GEORGETOWN, Guyana (CNS) -- A bilingual education program created by the Catholic Church has caught the eye of the Guyanese government as a potential model for its national curriculum.
The program was launched in 2017 for children ages of 3 and 5 in four Wapichan Indigenous villages in southern Guyana's Rupununi region. It uses storytelling about local animals, as well as painting that relies on materials found in nature.
Today, the program has around 100 nursery school students. It is waiting for approval to ramp up to 14 villages and could soon go national, including all nine Indigenous languages in Guyana, and expand to all primary school grades if the government adopts it as part of the national curriculum.
The curriculum for first grade is already finished, and then it would move through the years to sixth grade. The content is in Wapichan for the first years, but it is taught alongside English starting in first grade. By fourth grade, the idea is classes are offered in English, with Wapichan as a course, like math or history.
"The bilingual program is based on culture and language. It is designed to best serve the child's educational needs," said Jesuit Father Ronnie Fernandes, the motor behind the program and the church's new vicar general of the Diocese of Georgetown, which encompasses the country.
"This is a new effort," said Georgetown Bishop Francis Alleyne. "It is bilingual and targeting the youngest students and giving them their first exposure to formal education. What I find is a big plus with this effort is that the parents are much more involved than if their children had gone to the state school."
The program has six units divided over the three terms of a regular school year. It is offered in English and Wapichana, the most prevalent Indigenous language in the south of the county. The curriculum was built taking into account local needs, but also looking at the structure of other Catholic Church-run education programs in South America.
In developing the program, Father Fernandes visited Fe y Alegría schools for low-income students in Peru and bilingual education programs in Bolivia.
"We talked to communities, gathered together experts, visited other programs and had lots of discussions with the Education Ministry. Changes are always being made, but I think we have a very good program," said Father Fernandes, who is originally from India.
The first unit, which sets the tone, is storytelling. It uses local tales about animals, such as iguanas or kingfishers, to engage the children and get involved in the program's structure.
"Storytelling is a way to get them to settle in without going right into academics," said Leah Casimero, assistant coordinator of the Quality Bilingual Education Program for Wapichan Children. "We want them to wonder and ask questions."

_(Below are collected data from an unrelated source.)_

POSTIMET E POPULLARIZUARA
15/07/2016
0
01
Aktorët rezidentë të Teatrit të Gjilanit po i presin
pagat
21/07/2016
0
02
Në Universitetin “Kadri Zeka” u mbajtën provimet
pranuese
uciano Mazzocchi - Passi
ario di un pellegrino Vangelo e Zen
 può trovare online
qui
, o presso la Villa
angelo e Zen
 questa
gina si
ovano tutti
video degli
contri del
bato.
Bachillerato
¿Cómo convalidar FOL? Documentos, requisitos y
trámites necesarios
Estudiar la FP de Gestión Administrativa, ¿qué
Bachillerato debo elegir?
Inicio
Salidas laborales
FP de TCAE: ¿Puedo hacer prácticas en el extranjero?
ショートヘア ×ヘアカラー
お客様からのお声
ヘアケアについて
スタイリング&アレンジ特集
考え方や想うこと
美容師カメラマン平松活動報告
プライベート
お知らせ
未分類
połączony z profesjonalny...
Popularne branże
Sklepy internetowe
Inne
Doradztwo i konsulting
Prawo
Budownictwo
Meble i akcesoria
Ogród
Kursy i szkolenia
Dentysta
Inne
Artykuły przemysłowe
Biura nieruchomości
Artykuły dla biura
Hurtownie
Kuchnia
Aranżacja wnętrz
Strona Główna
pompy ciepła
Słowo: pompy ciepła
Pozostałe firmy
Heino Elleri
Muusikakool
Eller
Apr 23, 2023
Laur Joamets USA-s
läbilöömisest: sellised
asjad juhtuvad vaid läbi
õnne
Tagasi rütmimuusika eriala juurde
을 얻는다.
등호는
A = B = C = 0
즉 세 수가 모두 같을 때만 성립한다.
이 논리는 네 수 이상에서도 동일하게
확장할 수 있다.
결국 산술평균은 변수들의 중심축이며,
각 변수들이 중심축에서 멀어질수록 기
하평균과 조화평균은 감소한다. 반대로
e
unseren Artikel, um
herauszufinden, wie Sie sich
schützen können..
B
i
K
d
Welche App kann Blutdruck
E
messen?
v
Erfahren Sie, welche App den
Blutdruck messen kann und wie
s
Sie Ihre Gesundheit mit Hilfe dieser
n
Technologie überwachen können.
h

Another unit, "Colors All Around Us," requires the children to paint, but using plants or other things they find in the community.
Casimero said the impact has been far greater than expected.
"The kids love it, and it has caught the attention of parents. We designed for the kids, but it turns out that it is for everyone," she said.
"We know this is going to take time. We are not leaping, but walking, and we are going to get there," said Casimero.
A government evaluation was scheduled for 2020, but postponed because of the pandemic. If approved, it would not only be the first bilingual program offered nationally in schools, but represent a big change for the state's relationship with the church and private education.
Guyana nationalized education in 1976. It started opening again to private education in the early 1990s, but there is only one K-12 Catholic school in this country of nearly 800,000 people.